WHAT NEEDS TO BE DONE =
Only the text belongs in the copy: repeat each record exactly, without pictures.

DATA IN THIS EXERCISE =
----

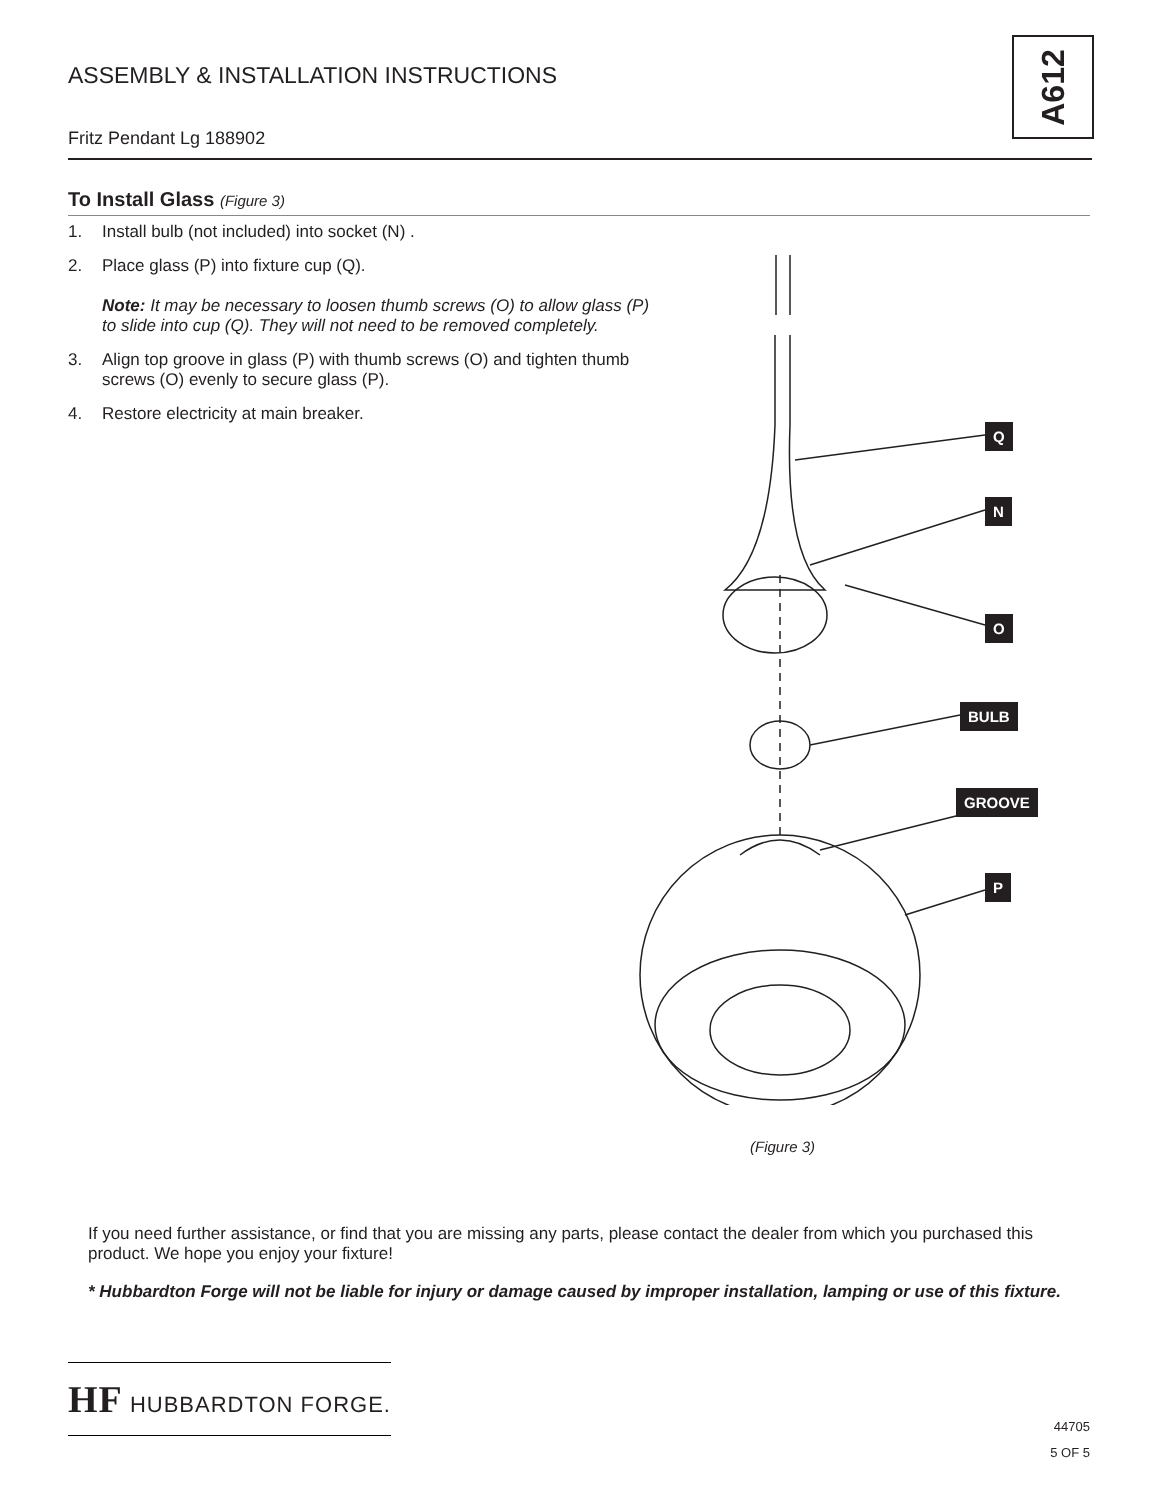ASSEMBLY & INSTALLATION INSTRUCTIONS
Fritz Pendant Lg 188902
A612
To Install Glass (Figure 3)
1. Install bulb (not included) into socket (N) .
2. Place glass (P) into fixture cup (Q).
Note: It may be necessary to loosen thumb screws (O) to allow glass (P) to slide into cup (Q). They will not need to be removed completely.
3. Align top groove in glass (P) with thumb screws (O) and tighten thumb screws (O) evenly to secure glass (P).
4. Restore electricity at main breaker.
Q
N
O
BULB
GROOVE
P
(Figure 3)
If you need further assistance, or find that you are missing any parts, please contact the dealer from which you purchased this product. We hope you enjoy your fixture!
* Hubbardton Forge will not be liable for injury or damage caused by improper installation, lamping or use of this fixture.
HF HUBBARDTON FORGE.
44705
5 OF 5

----

WRITTEN RESPONSE =
ASSEMBLY & INSTALLATION INSTRUCTIONS
Fritz Pendant Lg 188902
A612
To Install Glass (Figure 3)
1. Install bulb (not included) into socket (N) .
2. Place glass (P) into fixture cup (Q).
Note: It may be necessary to loosen thumb screws (O) to allow glass (P) to slide into cup (Q). They will not need to be removed completely.
3. Align top groove in glass (P) with thumb screws (O) and tighten thumb screws (O) evenly to secure glass (P).
4. Restore electricity at main breaker.
Q
N
O
BULB
GROOVE
P
(Figure 3)
If you need further assistance, or find that you are missing any parts, please contact the dealer from which you purchased this product. We hope you enjoy your fixture!
* Hubbardton Forge will not be liable for injury or damage caused by improper installation, lamping or use of this fixture.
HF HUBBARDTON FORGE.
44705
5 OF 5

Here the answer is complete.